The code you posted doesn’t do any galloping, it just advances the index one at a time. The fact that you could do approximate binary searches to optimize it doesn’t help if you never do those searches. So it’ll be exactly as poor on unbalanced inputs as my Iterator code. After all, they’re exactly the same algorithm (except for trivial differences in how they handle one input or the other ending early); the only difference is that one implementation calls next and remembers the value, the other increases an index and indexes a list. Of course if you always have lists already in memory, the added overhead of using an Iterator over the list is cost for no benefit. But that’s a fixed multiplier, it’s not different for balanced vs. unbalanced inputs.
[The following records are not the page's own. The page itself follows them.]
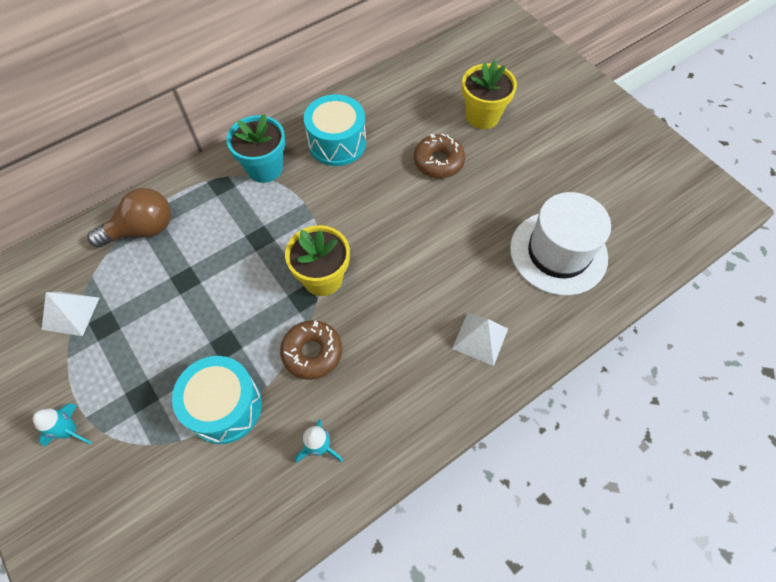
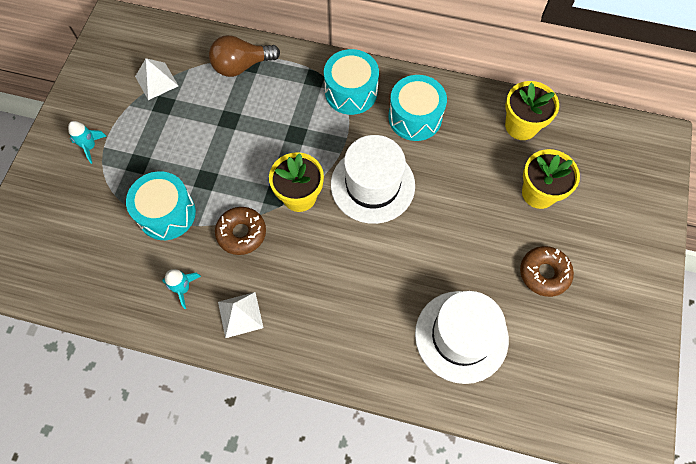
camera: 50 degrees right, 5 degrees up
(142, 230) = (241, 66): brown light bulb -> brown light bulb turned 135 degrees clockwise
(264, 168) = (351, 92): turquoise flower pot -> turquoise drum
(367, 216) = (372, 185): none -> white hat
(416, 85) = (521, 126): none -> yellow flower pot
(438, 161) = (464, 194): brown donut -> brown donut (544, 273)
(480, 338) = (340, 331): white pyramid -> white pyramid (240, 314)

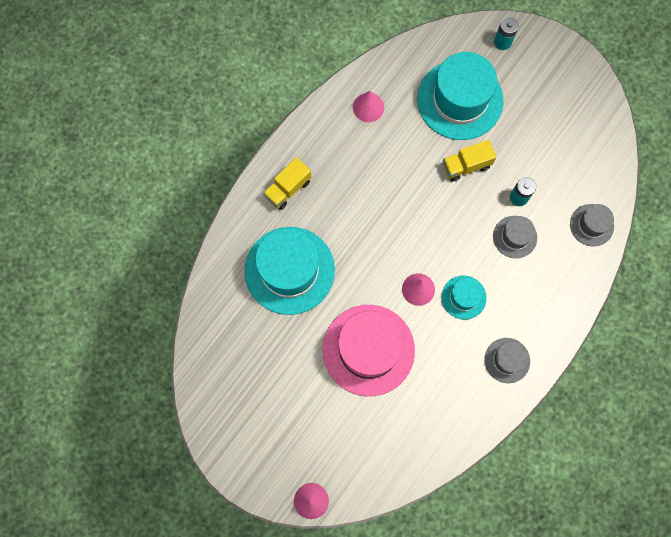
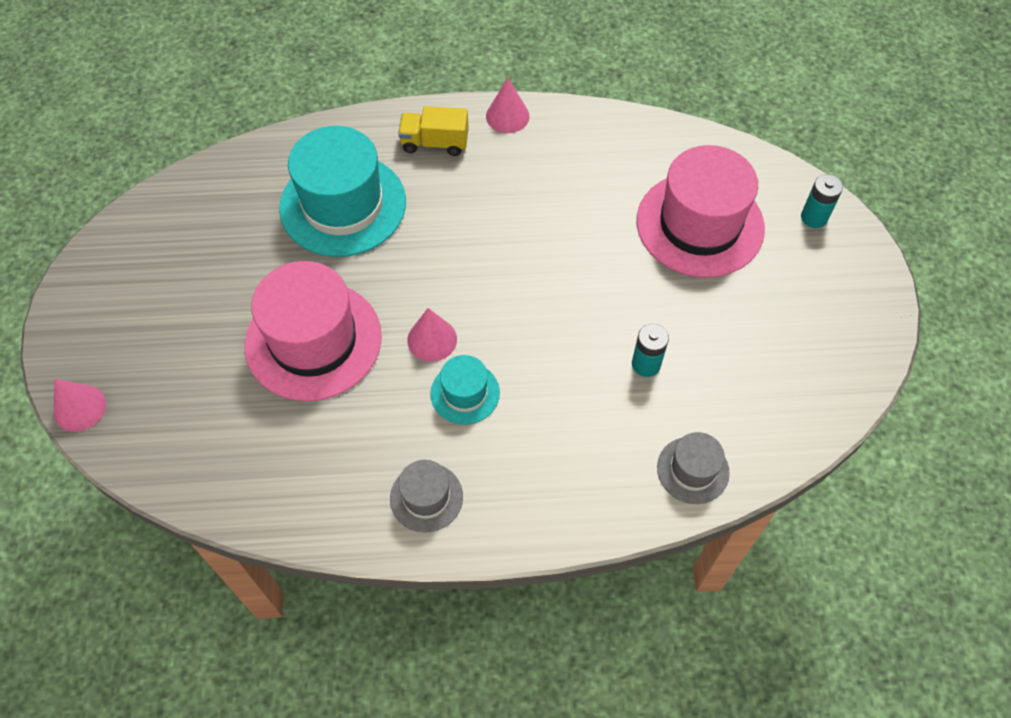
camera: 50 degrees right, 15 degrees down
(368, 107) = (599, 149): pink cone -> pink cone (507, 116)
(460, 100) = (700, 224): turquoise hat -> pink hat
(466, 165) = (629, 284): yellow truck -> none
(515, 237) = (592, 394): grey hat -> none

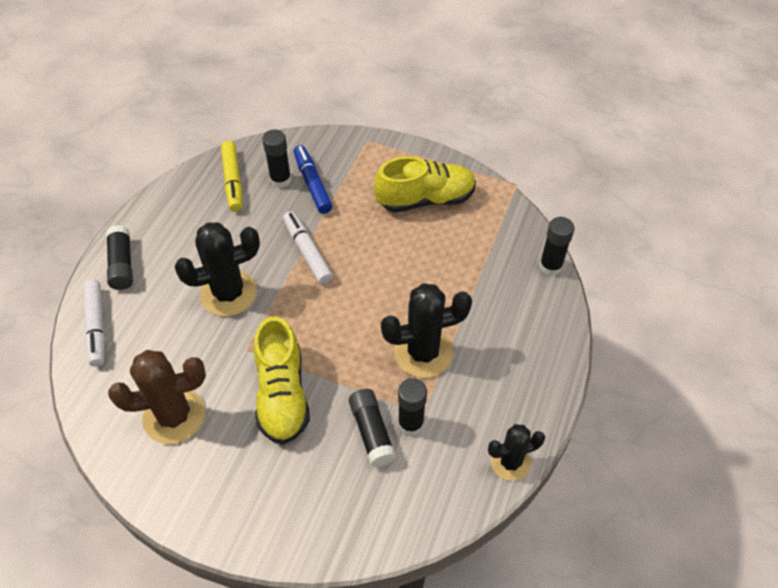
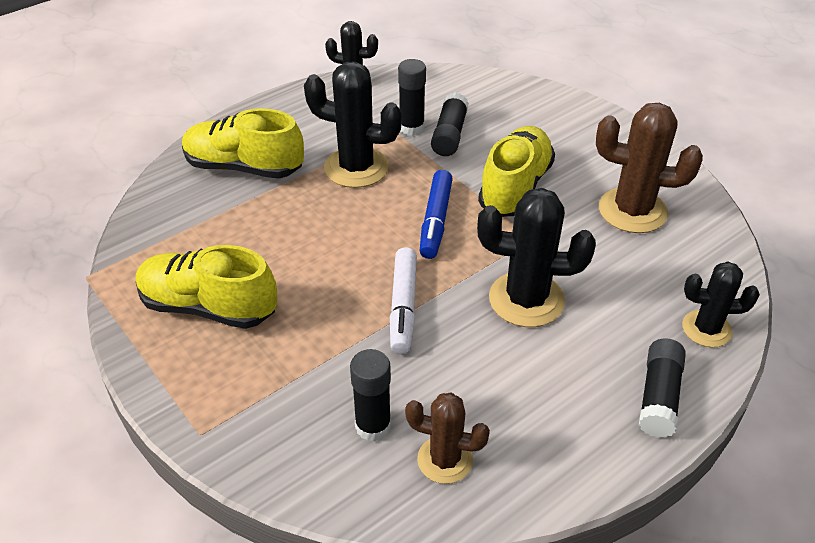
camera: 150 degrees left, 10 degrees down
(97, 326) = (706, 329): white marker -> black cactus
(233, 181) = (445, 460): yellow marker -> brown cactus
(312, 184) = (332, 397): blue marker -> blue marker (436, 220)
(508, 310) = (244, 167): none -> yellow shoe
(550, 266) = (160, 184): black glue stick -> none

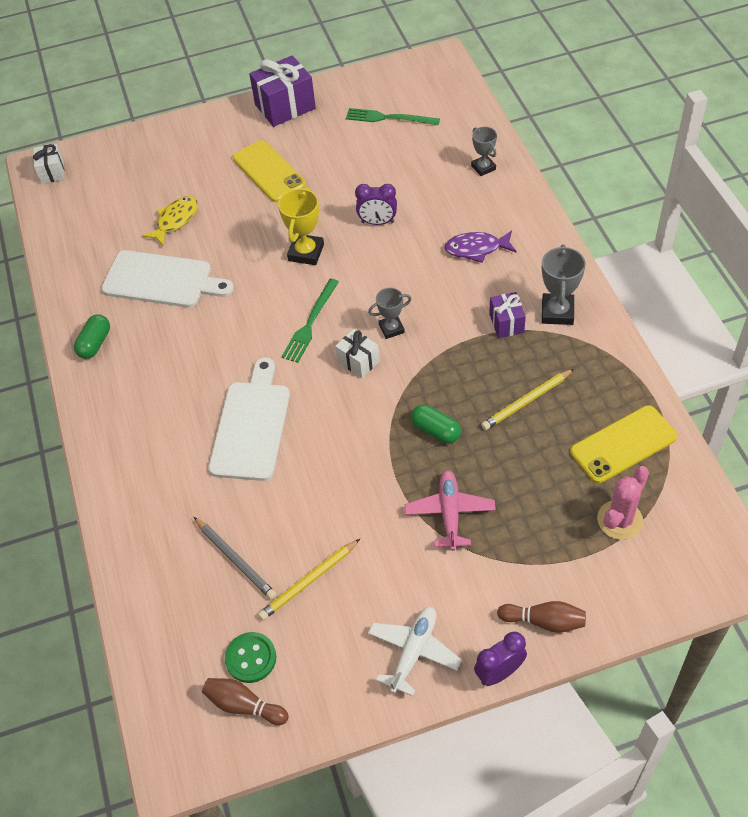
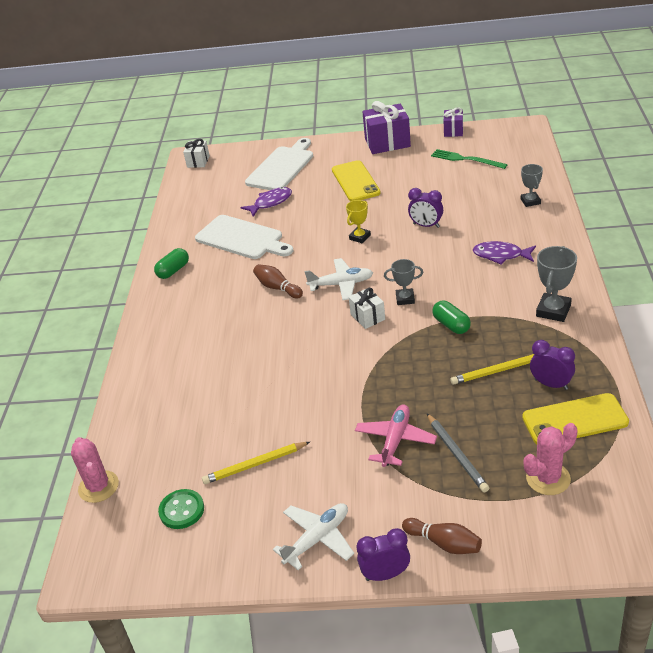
camera: 20 degrees right, 15 degrees down
(140, 655) = (98, 487): none -> pink cactus
(175, 220) = (270, 202): yellow fish -> purple fish
(235, 559) = (204, 436): grey pencil -> grey pencil (456, 454)
(244, 705) = (159, 544): brown bowling pin -> brown bowling pin (277, 288)
(251, 426) = (262, 345): white cutting board -> white cutting board (282, 167)
(306, 252) = (360, 237): yellow trophy -> yellow trophy, size x0.65
(310, 323) = (341, 284): green fork -> white plane
(435, 431) = (410, 377): green capsule -> green capsule (451, 325)
(506, 323) = (505, 311): purple gift -> purple gift (453, 131)
(585, 406) = (551, 384): none -> purple clock

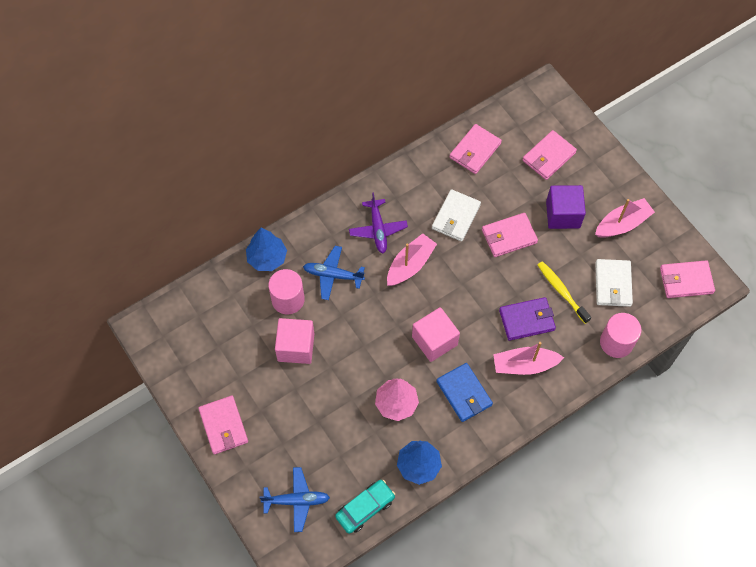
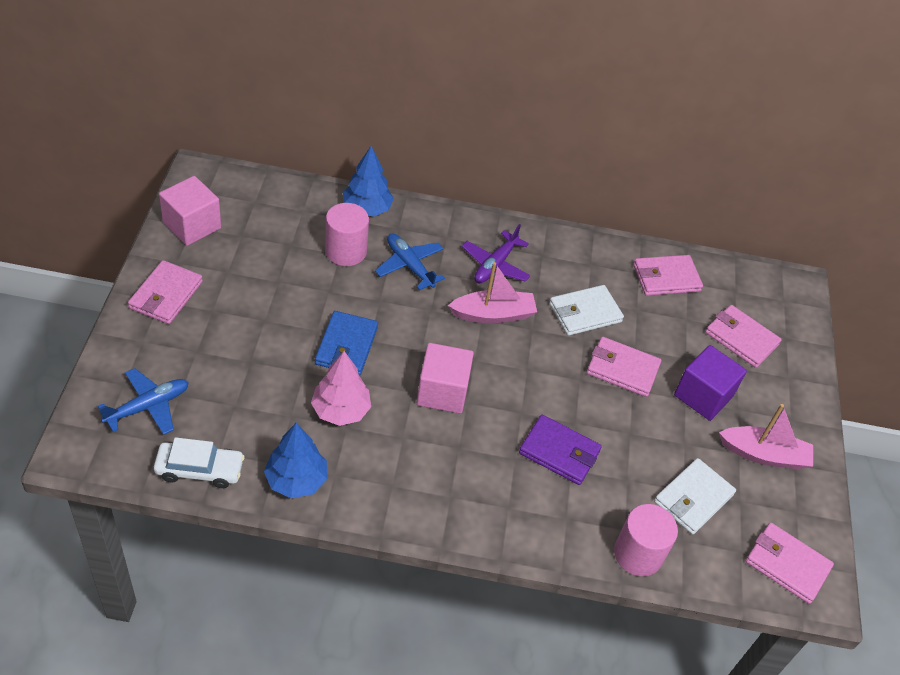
camera: 35 degrees right, 15 degrees down
(296, 347) = (306, 290): pink cube -> pink cube (192, 225)
(297, 500) = (148, 406): blue plane -> blue plane turned 75 degrees counterclockwise
(365, 508) = (199, 469): turquoise car -> white car
(464, 393) = (418, 459): blue wallet -> blue wallet (346, 346)
(524, 365) = (510, 489): pink boat -> none
(548, 157) = (741, 338): pink wallet -> pink wallet turned 45 degrees clockwise
(561, 291) = (627, 458): yellow toothbrush -> none

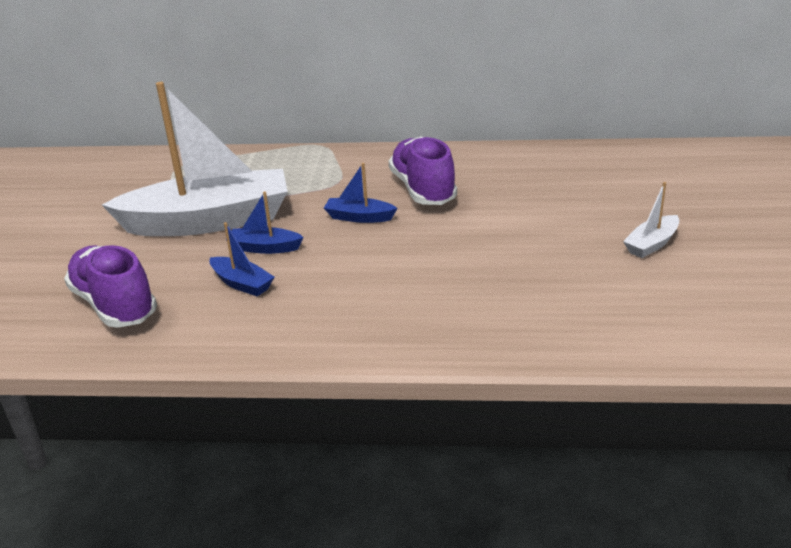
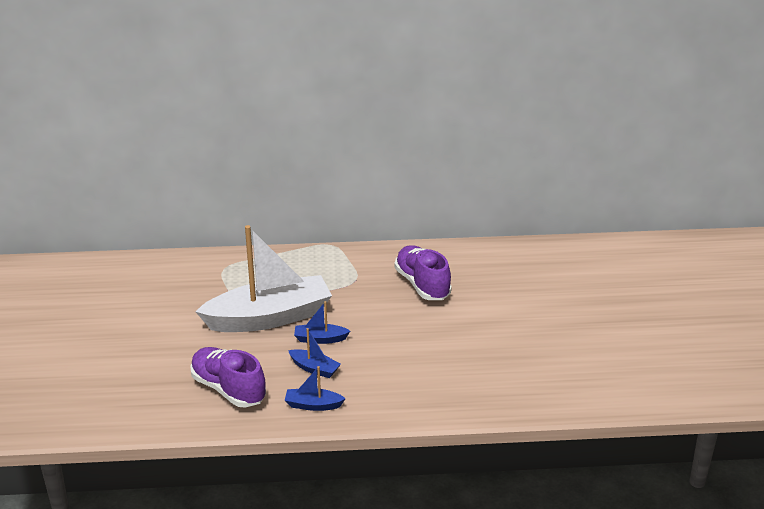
camera: 10 degrees left, 0 degrees up
(359, 217) = (382, 311): blue boat -> blue boat (313, 405)
(651, 244) = (591, 326): white boat -> none

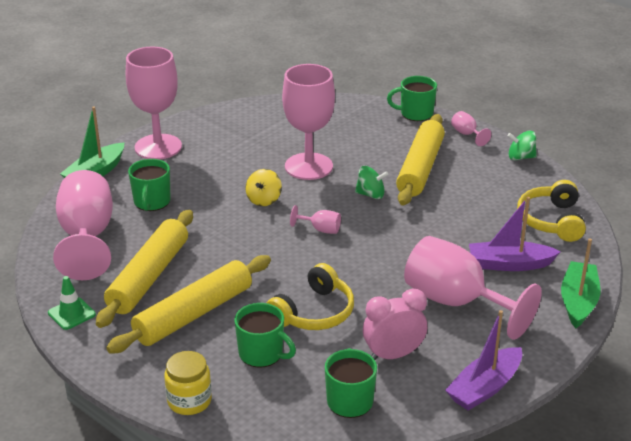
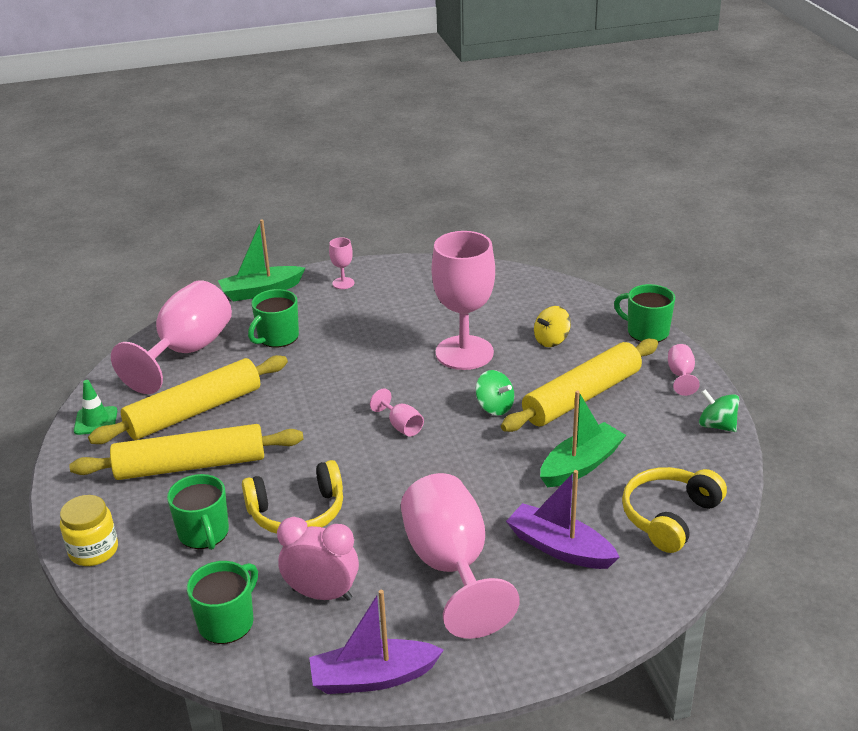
camera: 35 degrees right, 0 degrees up
(158, 147) = (343, 283): pink goblet -> pink goblet, size x0.42
(264, 200) = (381, 373): yellow spinning top -> yellow spinning top (551, 340)
(578, 301) = (592, 628): green boat -> green boat (581, 465)

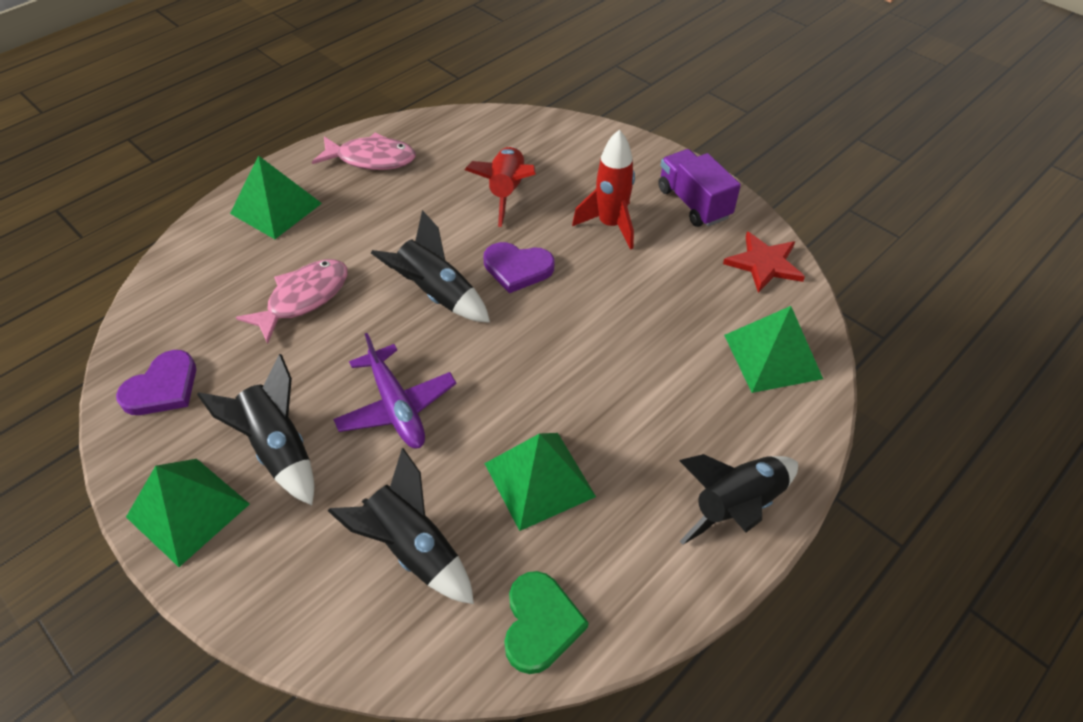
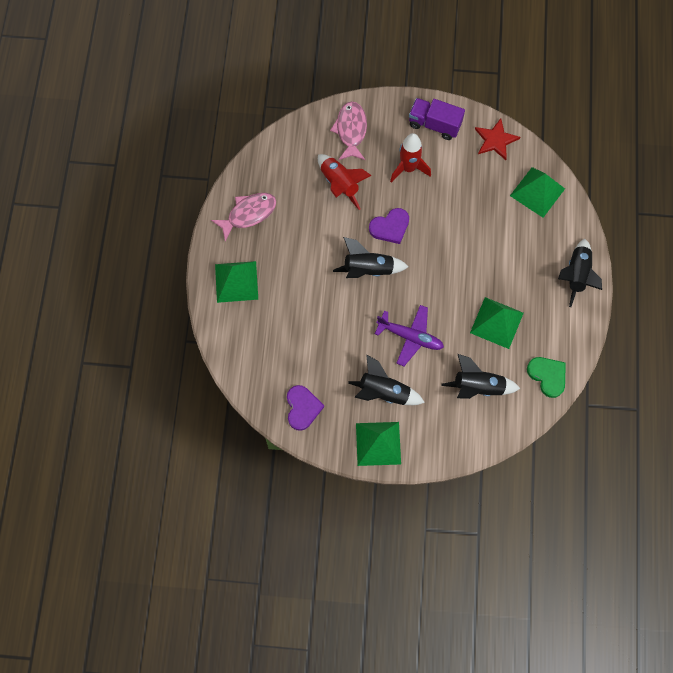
camera: 40 degrees left, 20 degrees up
(303, 298) = (311, 319): pink fish -> pink fish (351, 130)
And if course if the Iterator ever allows you to avoid building an otherwise-unnecessary list, it’s a win, but that win is also a flat cost that depends only on the allocation time for N elements, which also doesn’t vary based on balanced vs. unbalanced inputs. Anyway, if your use case really is a gigantic directory from a filesystem that guarantees sorted order and it supports iterdir, iterators should help quite a bit.